Aconteceu num parque lisboeta: um segredo guardado durante anos foi desvendado por um acaso do destino!
Acredita no fado? Às vezes, basta uma coisinha de nada para fazer desmoronar muralhas de silêncio acumuladas ao longo dos anos. Esta história podia acontecer em qualquer dia soalheiro, mas o desfecho vai acelerar-lhe o coração.
**Cena 1: O Achado**
Uma tarde de primavera, tranquila e cheia de luz. Um miúdo de uns sete anos está sentado num banco do Jardim da Estrela, a examinar com todo o cuidado uma carteira de pele gasta, encontrada no meio da relva. Quando abre o compartimento dos cartões, fica pasmado. No bolso transparente espreita o sorriso de uma senhora desconhecida numa fotografia.
**Cena 2: O Dono**
A correr quase tropeçando nos próprios sapatos de verniz chega um homem de fato caro, com ar de executivo das Avenidas Novas. O alívio estampado no rosto. Fica sem fôlego, como se tivesse vindo a sprintar desde o Marquês.

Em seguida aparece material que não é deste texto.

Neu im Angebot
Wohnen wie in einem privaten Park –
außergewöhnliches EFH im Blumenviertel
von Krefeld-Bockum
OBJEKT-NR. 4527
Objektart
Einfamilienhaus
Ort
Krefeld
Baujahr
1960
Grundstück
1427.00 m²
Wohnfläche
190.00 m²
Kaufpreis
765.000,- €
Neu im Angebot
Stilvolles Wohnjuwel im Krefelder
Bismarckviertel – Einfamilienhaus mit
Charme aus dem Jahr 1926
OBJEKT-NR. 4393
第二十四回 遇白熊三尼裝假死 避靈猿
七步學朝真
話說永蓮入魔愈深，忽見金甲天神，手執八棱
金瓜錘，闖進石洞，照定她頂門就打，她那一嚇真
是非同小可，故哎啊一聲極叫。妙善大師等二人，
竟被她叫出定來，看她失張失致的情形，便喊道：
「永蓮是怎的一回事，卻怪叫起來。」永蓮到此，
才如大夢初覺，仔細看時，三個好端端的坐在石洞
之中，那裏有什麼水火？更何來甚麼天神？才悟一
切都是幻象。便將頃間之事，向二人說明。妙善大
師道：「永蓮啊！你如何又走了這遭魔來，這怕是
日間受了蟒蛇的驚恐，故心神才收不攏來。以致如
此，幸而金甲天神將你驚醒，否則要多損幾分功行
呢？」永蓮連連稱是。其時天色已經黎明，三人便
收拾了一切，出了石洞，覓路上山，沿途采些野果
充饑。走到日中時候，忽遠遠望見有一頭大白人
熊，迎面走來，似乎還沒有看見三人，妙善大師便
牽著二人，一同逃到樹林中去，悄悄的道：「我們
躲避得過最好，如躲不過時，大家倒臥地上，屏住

**”Obrigado, miúdo! Nem imaginas a importância que essa carteira tem para mim”,** diz ele, com a mão esticada para recuperá-la.
**Cena 3: A Pergunta Inesperada**
Mas o rapaz demora-se. Aperta a carteira contra o peito com firmeza e olha o adulto diretamente nos olhos, com uma voz trémula pela dúvida:
**”Porque é que tem aqui uma fotografia da minha mãe?”**
**Cena 4: Choque Técnico**
O homem tropeça nos joelhos e quase se senta no chão, pálido como quem viu o fantasma do D. Sebastião ao final do nevoeiro. Suspende a mão no ar, atónito, e murmura:
**”Não pode ser… Esta é a minha mulher. Ela desapareceu há sete anos”**
**Cena 5: Realidades Cruzadas**
O rapaz tira do bolso do casaco uma foto igualzinha, só que com cantos já amassados.
**”Ela está à minha espera agora mesmo no parque infantil”,** diz, apontando sério para os baloiços.
Os olhos do homem arregalam-se. Lentamente vira-se na direção da zona dos escorregas…
Final da novela: Afinal, o que se passou mesmo?
André (era assim que se chamava o homem) avançou aos tropeções. Ao fundo, sentada num banco à beira do areal, estava uma senhora de sobretudo leve e cabelo apanhado. Quando se aproximaram, ela largou o livro que lia, de tão surpreendida. Olharam-se olhos nos olhos. O livro caiu aos trambolhões para a areia.
**”Filomena?..”** sussurrou André.
Ela não fugiu. Antes se tapou o rosto e desatou num pranto desgovernado. Mais tarde ficou-se a saber: há sete anos, Filomena sofrera um acidente terrível em Braga, e perdeu toda a memória. Nem sonhava que estava grávida; a vida começou numa enfermaria, com nome novo e passado apagado. Criou sozinha o filho, crente que nascera para o mundo naquele leito de hospital.
A carteira que André deixara cair era o tal talismã que guardava em memórias da “falecida” esposa. O destino, caprichoso como só ele sabe, juntou-os no mesmo jardim, à mesma hora: por obra de um pequeno achado, um filho encontrou o pai, e um marido, o amor perdido Tudo pago em euros mas com troco em lágrimas, beijos e esperança à portuguesa.